Le conseil des ministres avait approuvé mi-mai l’avant-projet de loi, confirmant les annonces faites en octobre 2021. Un mécanisme sera mis sur pied pour accompagner le malade de longue durée en mesure de travailler à nouveau, même partiellement, vers un emploi en trouvant des formules adaptées.

Le processus devrait s’enclencher par un questionnaire destiné à évaluer comment se sent l’intéressé et s’il est prêt à reprendre le travail. À partir du 1er janvier 2023, en cas de refus répété et non justifié de le remplir ou de répondre aux invitations qui suivent, le travailleur risque de perdre 2,5% de son indemnité d’incapacité de travail.

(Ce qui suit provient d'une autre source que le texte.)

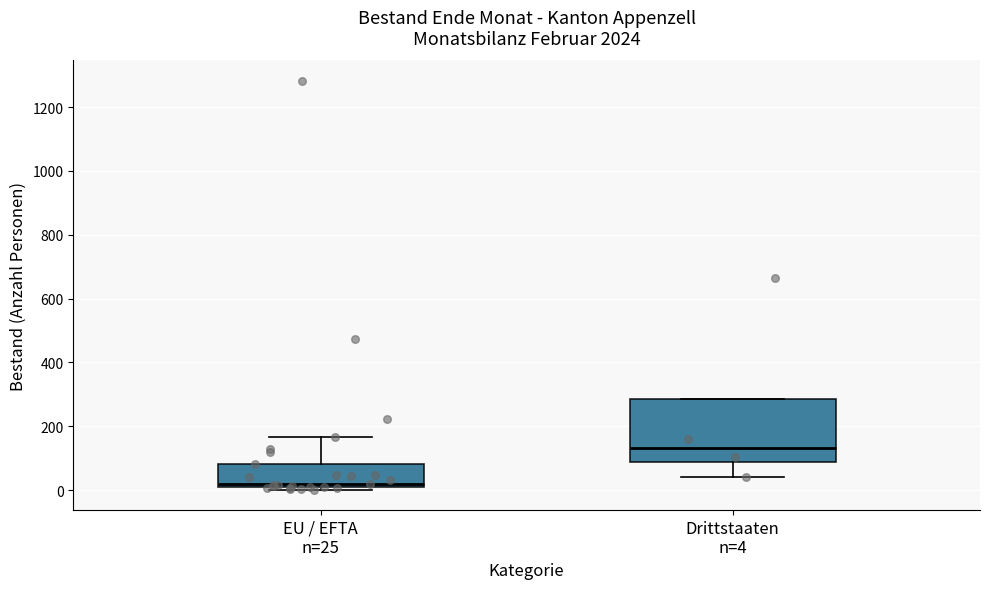

Reading left to right, transcribe this box plot: for each box, give where its median line is, the range the box spans, and where its two whiskers end, as read against the y-axis. The values are not printed on the chart, so give them approximately, as read against the axis.

EU / EFTA n=25: median 20, box 0 to 80, whiskers 0 (just below the box's lower edge) to 160
Drittstaaten n=4: median 140, box 80 to 280, whiskers 40 to 280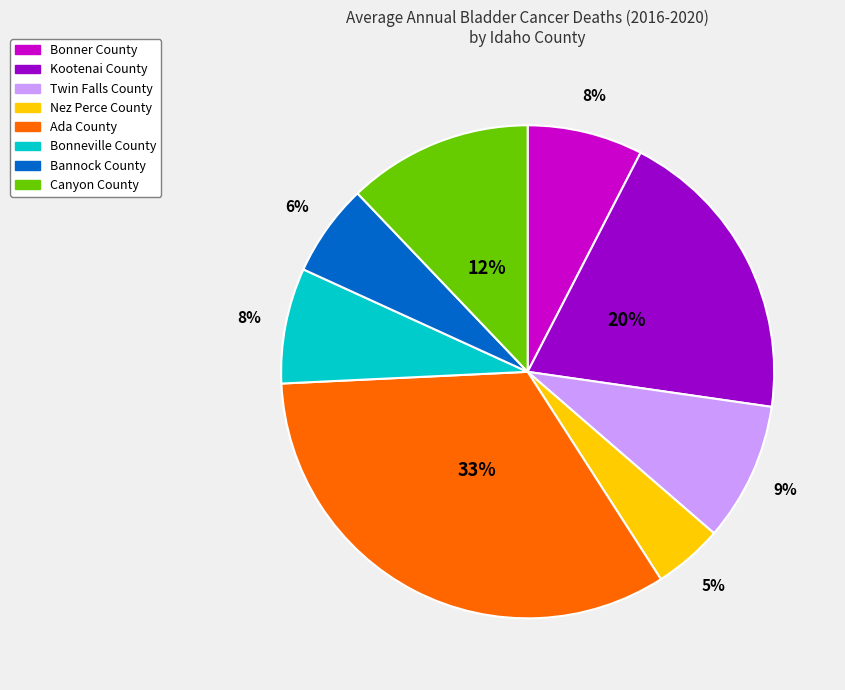

To the nearest percent, what portion does Ada County represent?

33%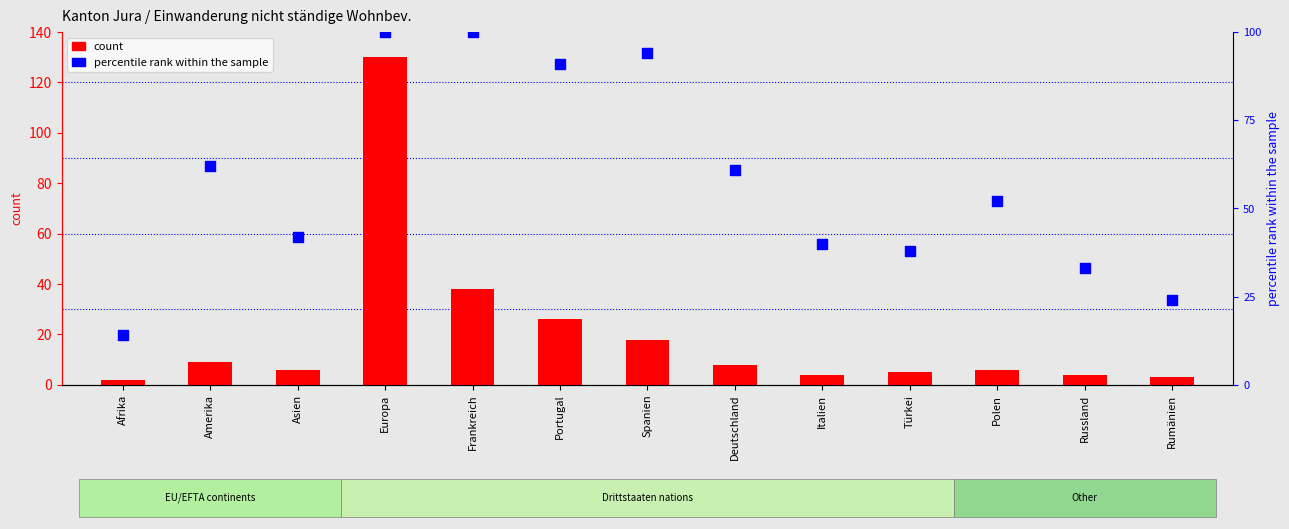

Which series has the largest total across all categories?

percentile rank within the sample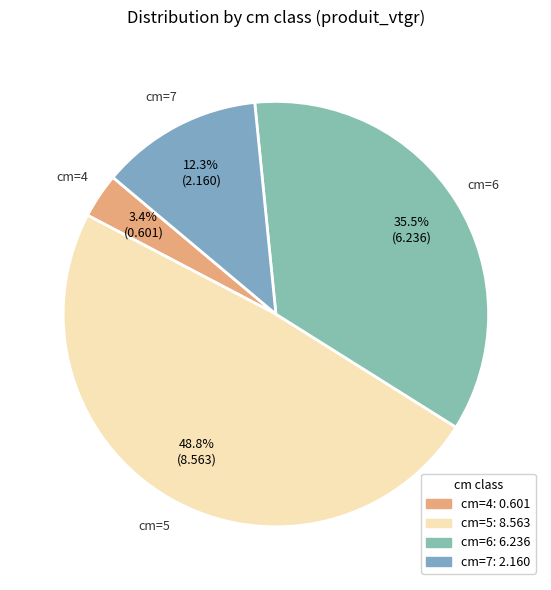

How many slices are in this pie chart?

4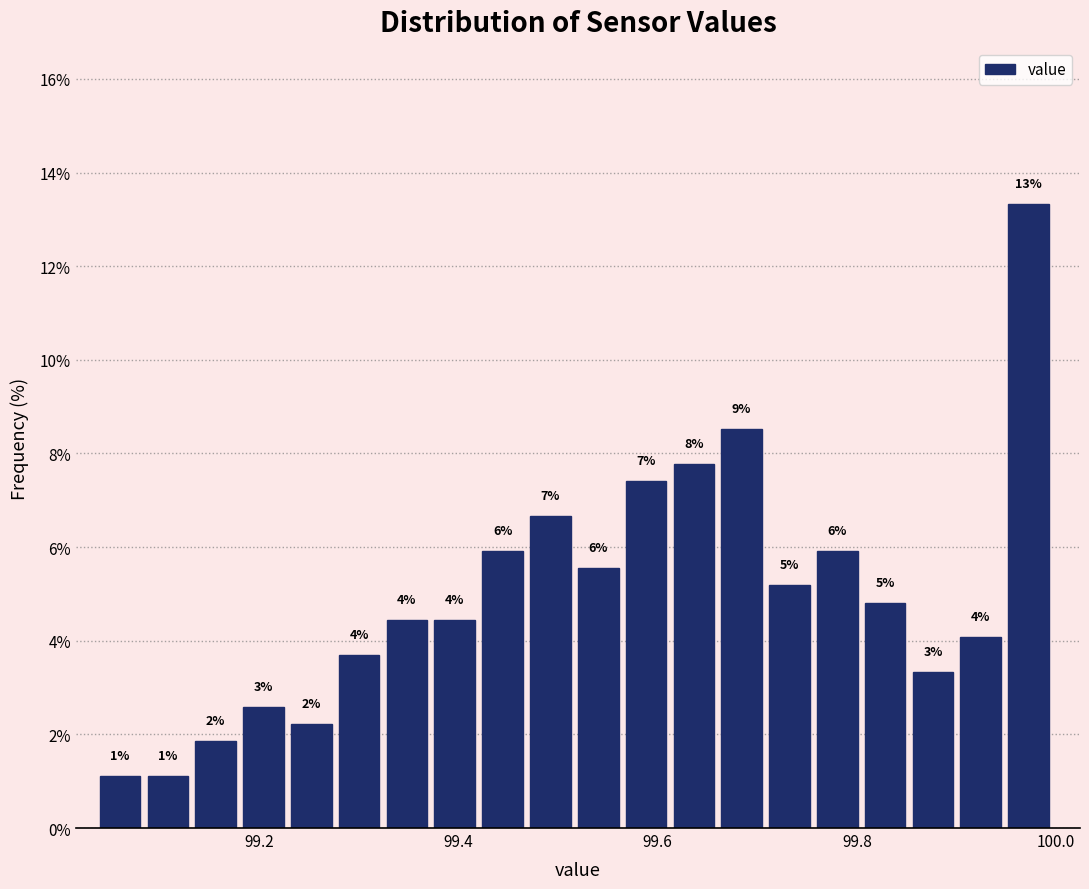

Read against the x-axis, roughly where is the centre of the tallest bar?

99.98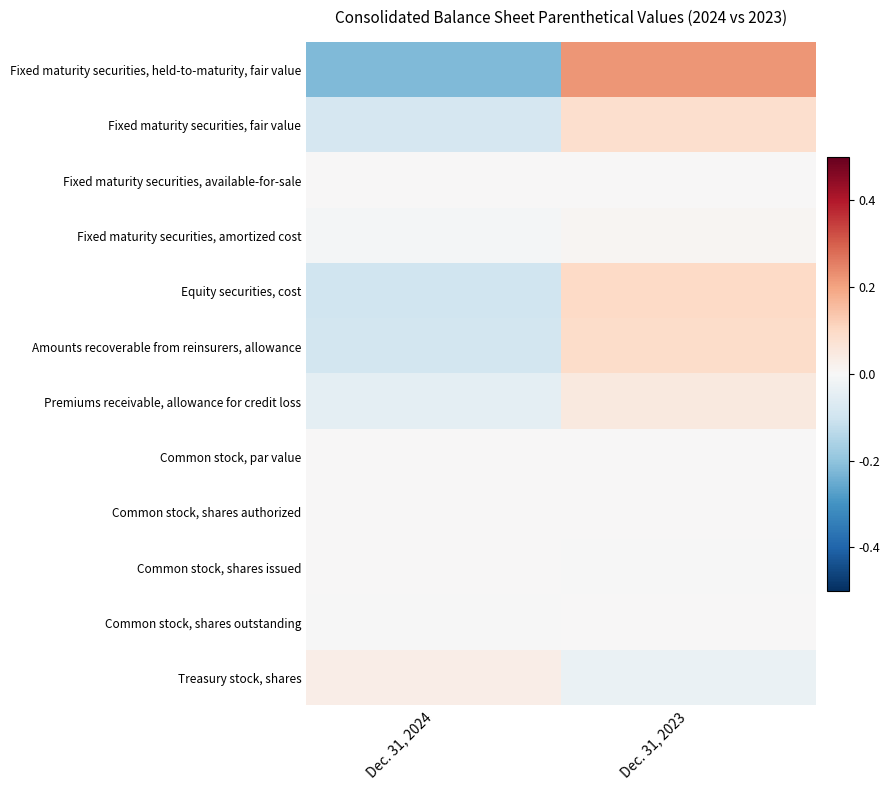

Rank the series by their maximum value, from highest to lowest.

Fixed maturity securities, held-to-maturity, fair value, Equity securities, cost, Amounts recoverable from reinsurers, allowance, Fixed maturity securities, fair value, Premiums receivable, allowance for credit loss, Treasury stock, shares, Fixed maturity securities, amortized cost, Common stock, shares outstanding, Common stock, shares issued, Fixed maturity securities, available-for-sale, Common stock, par value, Common stock, shares authorized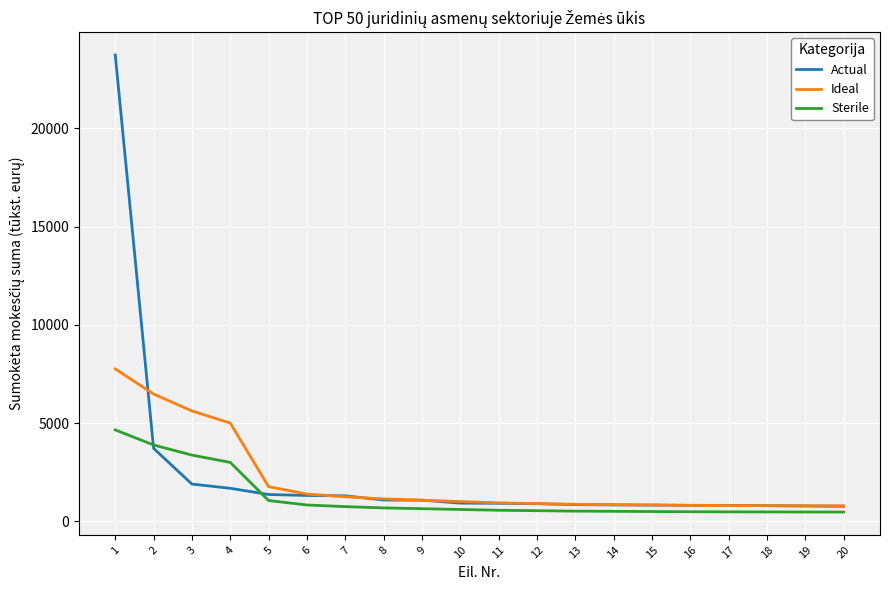

What is the minimum value for Actual?

769.0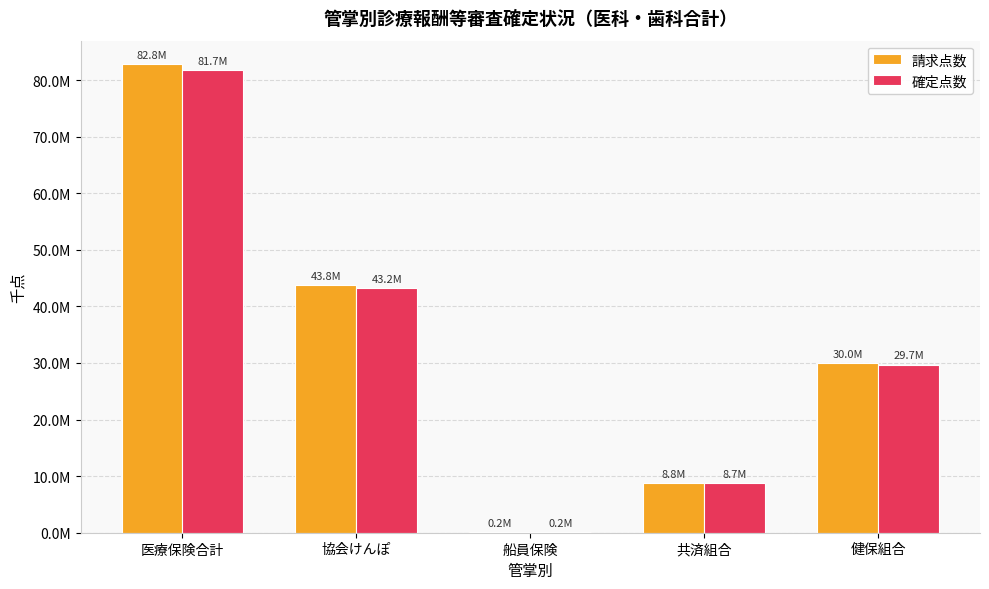

What position from the left is 医療保険合計?

1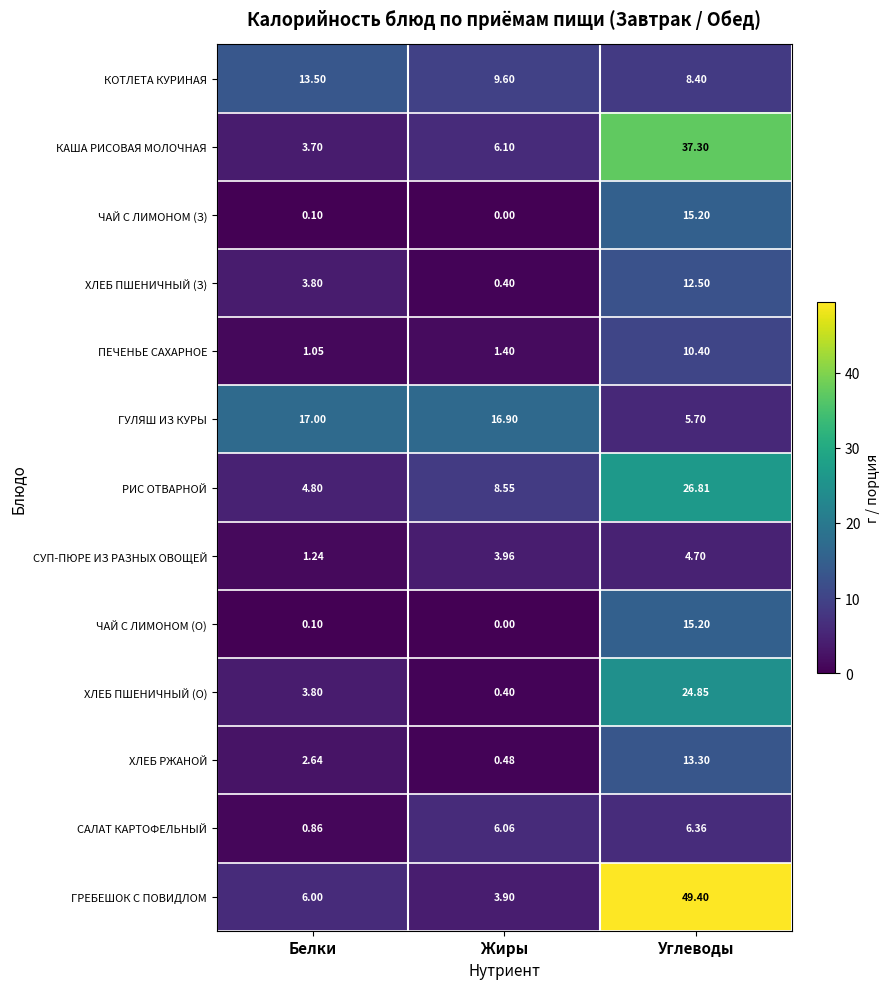

At which label does КОТЛЕТА КУРИНАЯ reach its minimum?

Углеводы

Deux acteurs devraient jouer un rôle clé dans cette phase : le médecin-conseil et le coordinateur Retour Au Travail (ReAT). Le projet de loi créant ces coordinateurs "retour au travail" a déjà été approuvé en séance plénière, en décembre 2021.

Le volet 'économie' du dossier, porté par le ministre Pierre-Yves Dermagne, a lui été validé vendredi dernier en conseil des ministres. Un projet de loi distinct sera prochainement examiné à la Chambre.